Профессор философии В.Чемоданов (брат московского лингвиста) доказывал, что Фалес, Демокрит и Аристотель — прямые предшественники марксистского материализма, что Спиноза был чистейшей воды материалистом и атеистом, а Гегель стал по-настоящему велик и гениален лишь после того, что Маркс и Энгельс перевернули его диалектику „с головы на ноги“. Тогда как без этого он повинен во многих грехах, и Ленин справедливо писал на полях его сочинений: „врет, идеалистическая сволочь!“
Профессор математики Воробьев так понятно и увлекательно объяснял нам основы аналитической геометрии, дифференциального исчисления, интегрирования и теории вероятности, что мы прощали ему явно примиренческое отношение не только к старинным идеалистам Декарту, Ньютону, Лейбницу, но и к „неисправимому махисту“ Эйнштейну.
Политэкономию читал маленький подслеповатый лысый профессор, страстно влюбленный в „Капитал“. Он говорил о нем вдохновенно и косноязычно, как говорят о женщине или о стихах.

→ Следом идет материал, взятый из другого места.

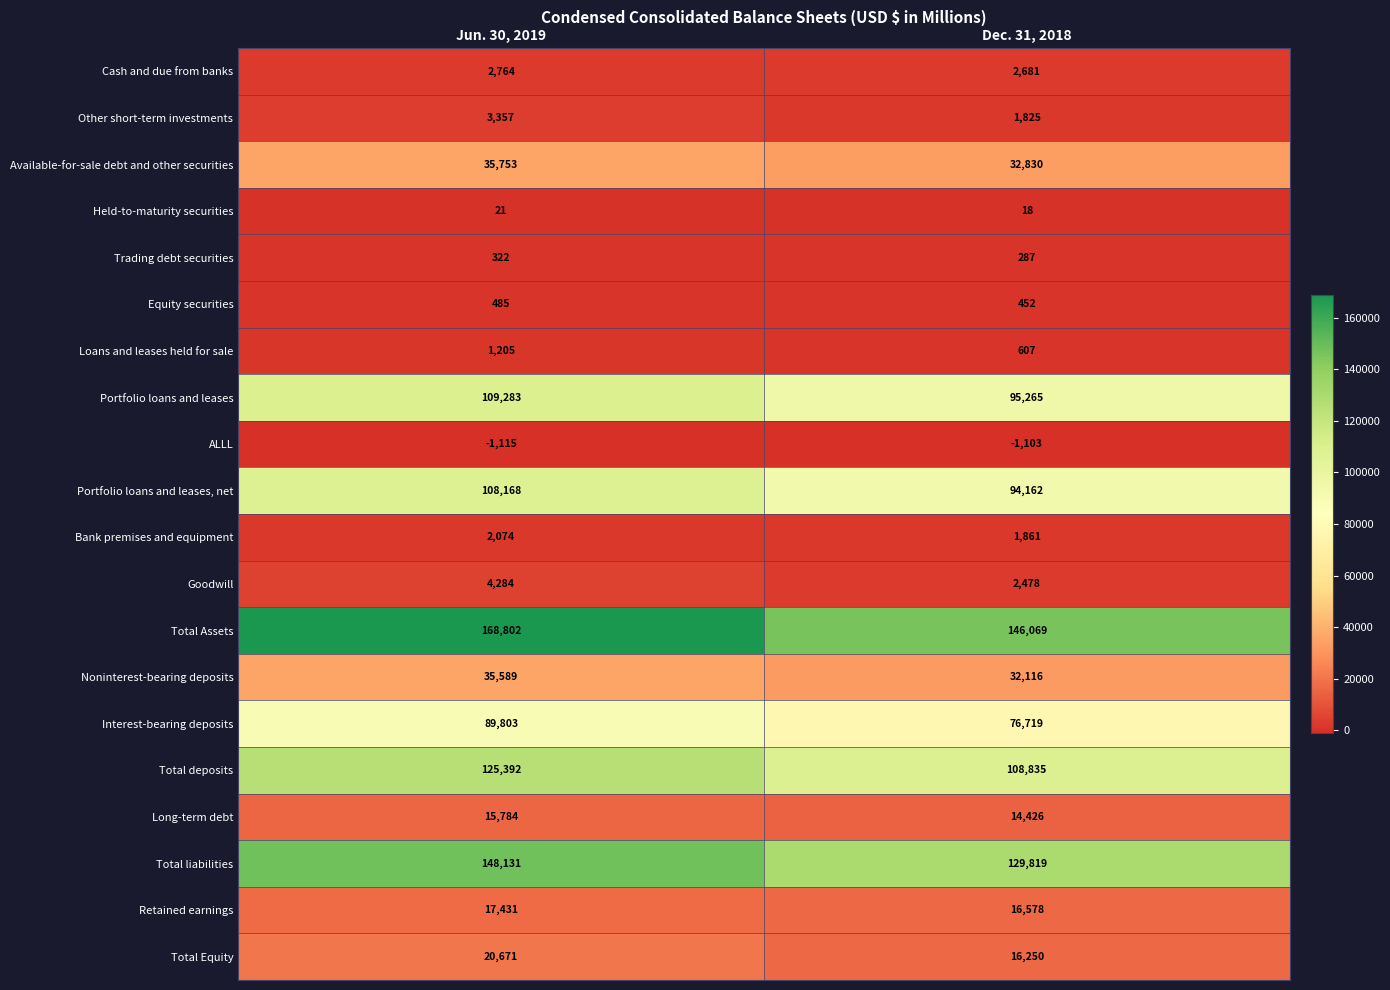

Count the number of data series in this chart.

20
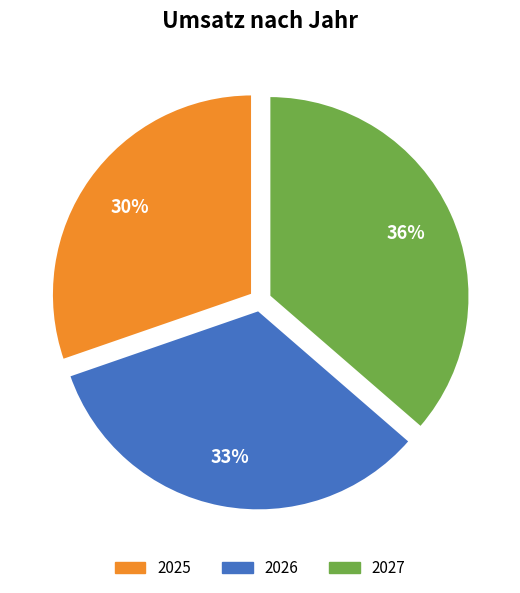

Is 2027 the majority of the pie?

No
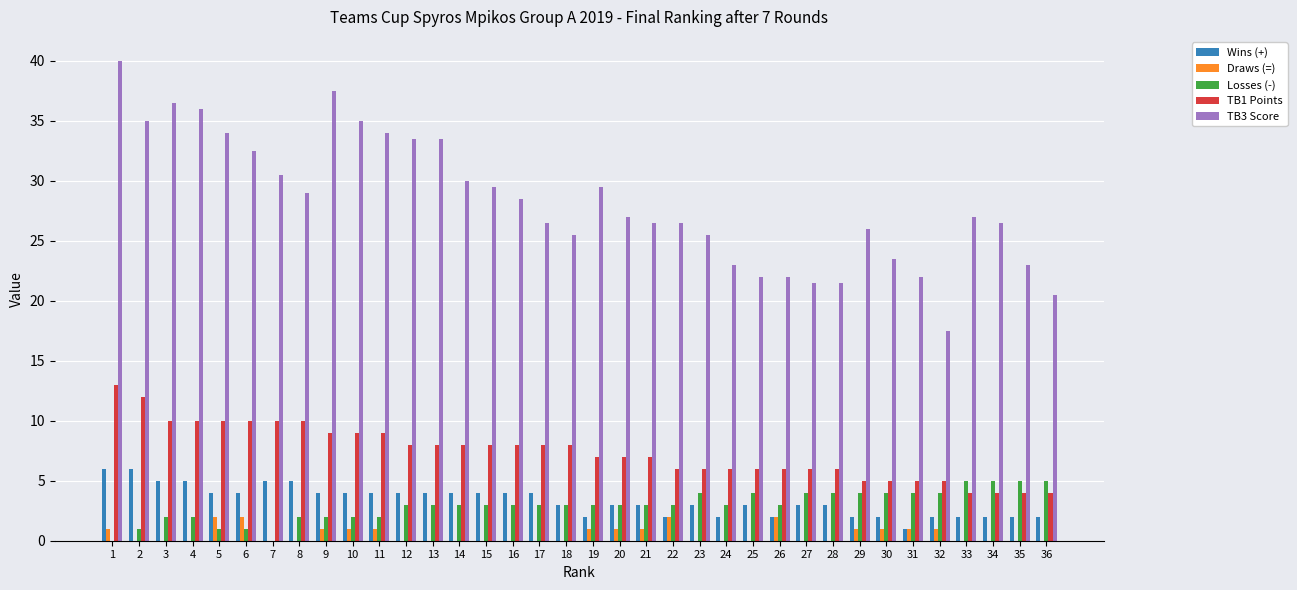

What is the total value across all series at 32?

29.5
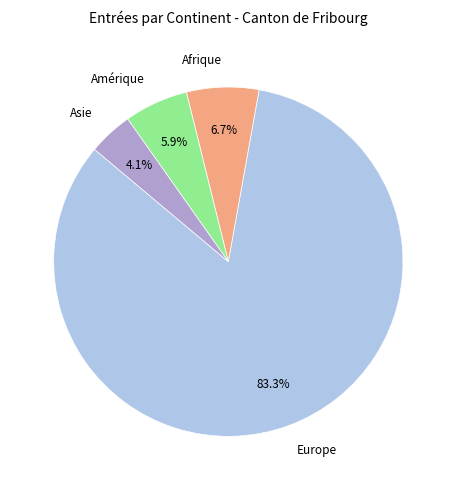

To the nearest percent, what portion does Afrique represent?

7%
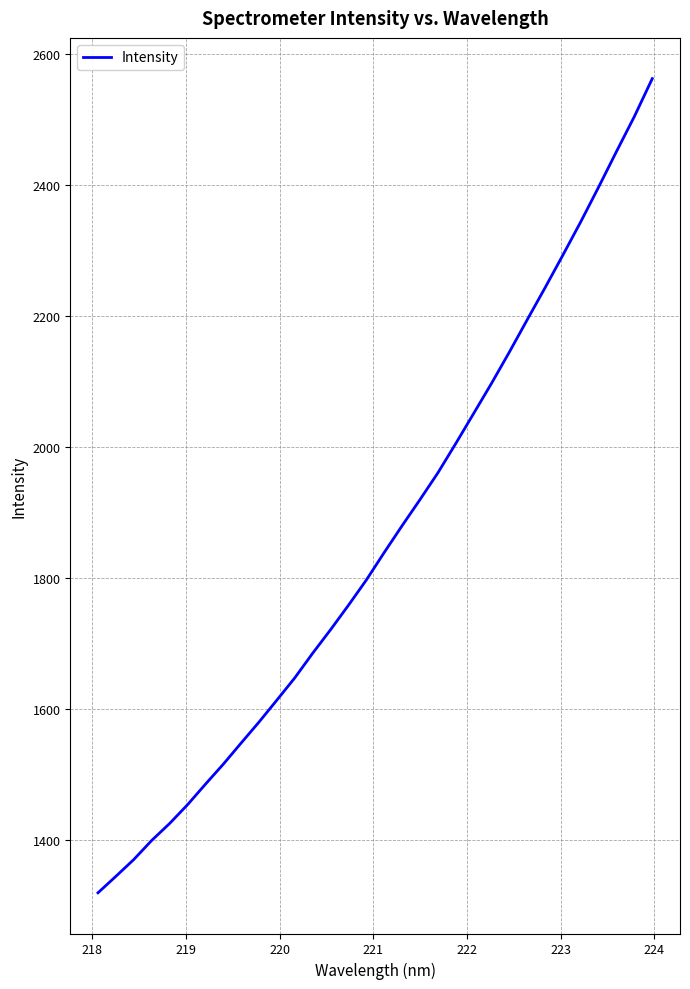

True or false: there are more than 2 points higher than both neighbors.

False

Меня он заразил этой влюбленностью. До глубокой ночи, не уставая, читал я и конспектировал; старался уследить за каждым движением властных мыслей, то плавно растекающихся до необозримой широты, то стремительно порывистых, круто поворачивающих молнийными зигзагами, то нагромождающих утомительные подробности, сложные умозрения, то вспыхивающих поэтической метафорой, шуткой или врастающих в зримо пластический образ. Главу о первоначальном накоплении читал и впрямь, как поэму.
Профессор истории, пожилая неулыбчивая „парт-тетя“, говорила не столько о событиях и фактах, сколько о различных порочных концепциях и теориях. В лекциях по античной истории она прежде всего изобличала всяческие буржуазные, фашистские и „социал-фашистские“ толкования, опровергала зловредного Каутского, который представлял раннее христианство источником социалистических и коммунистических идей.